Um país tem por base a história, a sua história, e é sobre ela que se constitui. Não tenho dúvidas que muitas dos problemas dos EUA são a sua falta de história, é por ela que a sociedade americana têm as características que tem. A esquerda moderna têm uma propensão, quase uma base de raciocínio, para limpar a história, para a seleccionar com bases ideológicas, em suma para a manipular. Para a esquerda a história é algo a esquecer, e quem a lembrar é, certamente, um perigoso nacionalista e, como tal, fascista. Por isso é politicamente correcto hoje em dia esquecer a história, as suas datas e os feitos antigos. Merda, é o que eu digo sobre isto.
Sou patriota, tenho curiosidade por conhecer a minha história, vontade de a lembrar e orgulho por ela. Posso reconhecer "pecados", fases em que estivemos mal, mas é com indisfarçado orgulho que recordo esses conjurados que no Palácio Almada se reuniram para que Portugal fosse de novo independente. Aos espanhóis Espanha, e mantenhamos com orgulho Portugal para Nós.

Gripe

A cabeça vazia, como se um aspirador nos tivesse extraído as entranhas. Os ouvidos quase surdos, o som filtrado por forma estranha. O nariz aberto como uma torneira. A tosse esporádica mas avassaladora, com os pulmões tentando saltar, sustidos sem saber como. A febre, nem alta nem baixa, antes pelo contrário. A gripe, ou, na linguagem mais na moda, a virose.

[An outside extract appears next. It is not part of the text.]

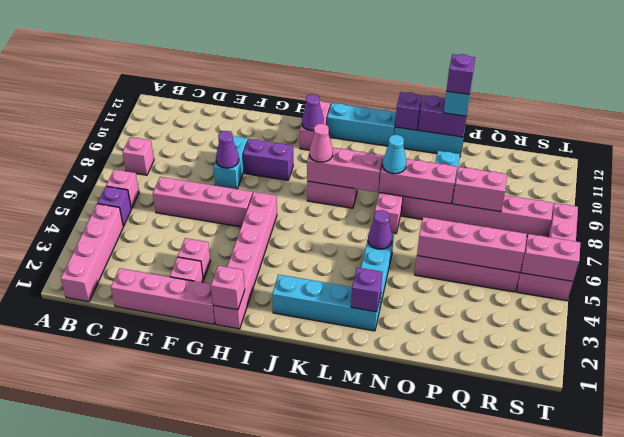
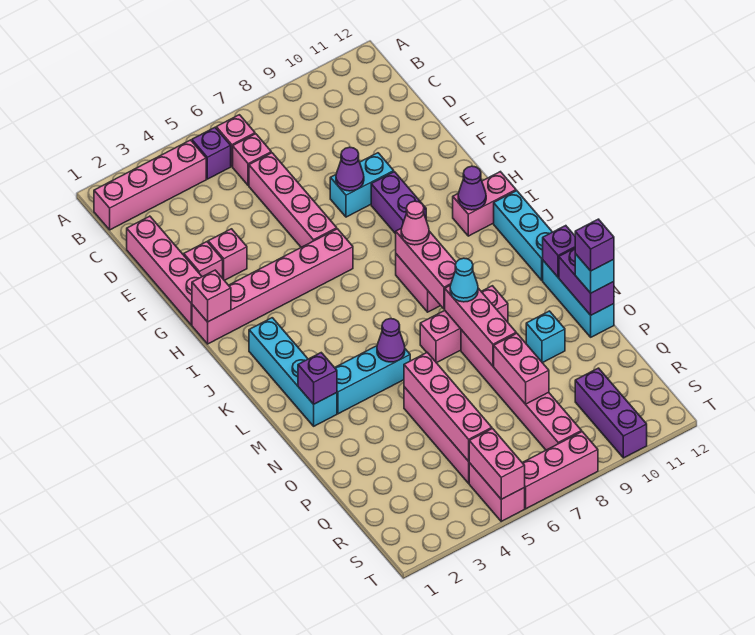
pink brick B8 level 1 -> pink brick C6 level 1
none -> purple brick R10:T10 level 1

Assim estou desde há dois ou três dias, resumido ás vantagens e desvantagens de casa. A um computador que não me apetece ligar, talvez pelo trabalho que dá sair da sala de estar, talvez pela excessiva informação que dele sairía. Os livros amontoados na mesa de cabeceira, uns a meio outros virgens, que a vontade é ter vontade de os arremessar pela janela - não fosse o enorme esforço de me ter de arrastar até ela, mantendo energias para os conseguir atirar. As revistas, vistas e revistas, especialmente nos seus artigos menos interessantes e estimulantes, numa tentativa de baixar o exercício cerebral ao mínimo possível.
A televisão surge como a solução final, a melhor companhia, não fosse o "zaping" um exercício fundamental mas perfeitamente inútil. Termino quase sempre a ver tele-vendas ou equivalentes do tipo programas da TVI. O vídeo seria a solução milagrosa - sim, ainda não aderi ao DVD e a minha televisão é mais pequena que o monitor do computador - não tivesse o meu, por certo por solidariedade, avariado a função de "rewind". Restam-me assim as cassetes que previamente tenha rebobinado, o que no meu caso são poucas, desgraçadamente poucas. Safam-se algumas, revejo assim "A Desaparecida" e "Notorious" do grande Hitchcock.
Apesar de todas as tentativas a agonia mantêm-se, não é esta afinal a maior característica da gripe, fazer com que nos sintamos tão indefinivelmente mal.